While many Greenpeace Japan campaigns did include these elements in the past, what’s changed is how deliberate it has become.

“Before, we were not so organised, but having this mindset and storytelling workshop, then also having a plan that really focused on engagement, that combination is forcing us to think in a more systemic way,” said Takada.

For Ali Abbas, a campaigner with Greenpeace India, which held a workshop with Mindworks earlier this year, considering psychology has forced him to rethink the traditional confrontational model that the office had been using to
engage audiences for years, which often relied on shock and a dramatic element.

“We have been doing certain things very repetitively, which was not making an impact impression on the audience or volunteers,” said Abbas. Now, they are trying something different, trying to provide more inspirational messages and engage them in deeper conversations.

“During the election, we were doing a project called Climate Samwad, or Climate Dialogue,” said Abbas. That effort focused more on inserting environmental issues into the election debate deliberately. They’ve also shifted tactics around events such as a “Climb for Climate” event in Bangalore, and a concert in Chennai.

“We [tried] to break from what is usual and implement things that capture the attention of people and have a longer lasting impact on them,” said Abbas.

One major challenge is that the Mindworks model requires significant resources and, often, time to measure and understand responses. Each campaign and message has to be tailored, meaning that it doesn’t necessarily lend itself to easy replication or reproduction. Julia Lipton, with the C40 Cities Climate Leadership Group, attended a Mindworks workshop and while she found it valuable, she knows it will be difficult to implement.

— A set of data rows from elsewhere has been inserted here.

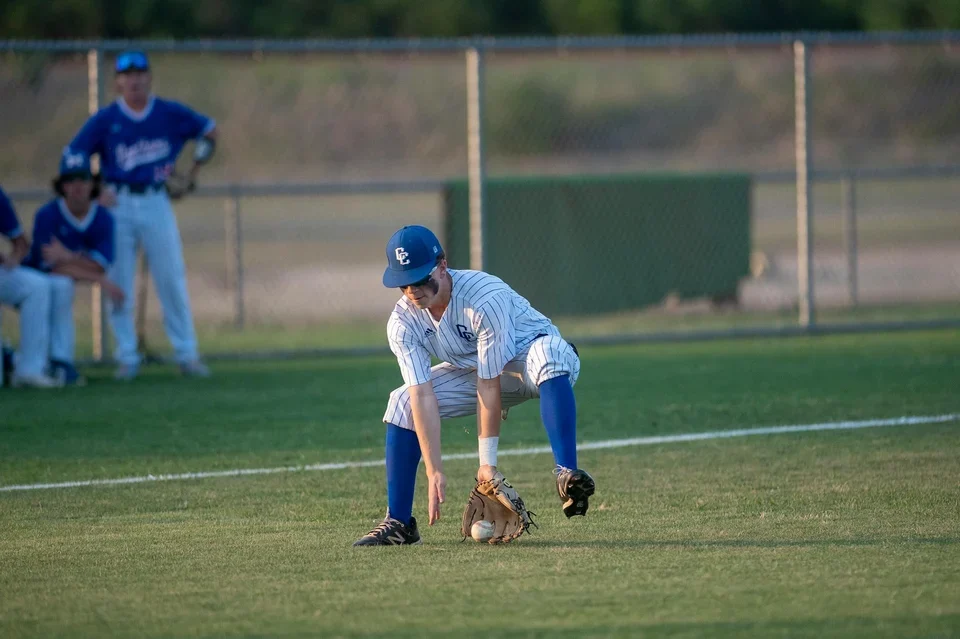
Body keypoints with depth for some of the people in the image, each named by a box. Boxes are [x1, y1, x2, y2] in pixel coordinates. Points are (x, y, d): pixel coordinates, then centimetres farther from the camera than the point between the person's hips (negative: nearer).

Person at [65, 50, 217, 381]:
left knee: (172, 281, -1)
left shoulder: (171, 114, 3)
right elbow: (72, 157, 2)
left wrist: (194, 168, 7)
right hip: (118, 204, 0)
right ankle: (127, 358, 8)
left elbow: (209, 131, 17)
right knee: (119, 285, 0)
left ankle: (186, 354, 5)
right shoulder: (105, 119, 0)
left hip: (155, 202, 0)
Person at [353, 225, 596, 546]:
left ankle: (567, 475, -50)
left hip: (529, 356, -6)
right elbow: (423, 396, -24)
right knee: (402, 404, -12)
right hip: (472, 371, 6)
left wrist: (487, 462, -30)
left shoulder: (484, 298, -34)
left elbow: (489, 388, -32)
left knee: (547, 356, -41)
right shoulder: (402, 323, -18)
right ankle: (398, 523, -6)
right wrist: (434, 471, -31)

“The key takeout that I came away, is that C40 cities will need to use a combination of policy programs, communications, empowerment campaigns, all together to shift mindsets,” said Lipton. “There’s no one solution. We will need to use different mechanisms to target different audiences and meet people where they are at, and it will take resources and time.”

One thing that could help are new tools that allow for campaigns to engage in more two-way conversations with target audience members. Currently, those types of interactions take place primarily in the real world, as most digital communications still tend to be broadcast style, be it by email, social media, or messaging apps. Mindworks is testing how chatbots could allow meaningful conversations around difficult issues that prevent people from engaging with organisations on climate change issues.

“Chatbots are an opportunity to scale conversations in an online space,” said Flothmann. “We are developing basically tools that people can use to have conversations that ultimately help people out of anxieties or denial in relation to climate change.”

This would also address one of the core findings and recommendations that Mindworks gives to campaigners — to engage in conversations and create safe spaces for people to resolve their emotional barriers around climate issues.

Nithin Coca is a freelance journalist and media activist. This article appears with the permission of Mindworks. The firm is not alone in pioneering new methodologies for climate campaigns. Evidence increasingly shows that focusing on mindset might be the only effective path to changing the public’s thinking on climate change and creating the cultural shifts necessary to push for real action from global leaders. It won’t be easy, but by providing campaigners with training, tools, and frameworks, Mindworks aims to empower the next generation of climate campaigns.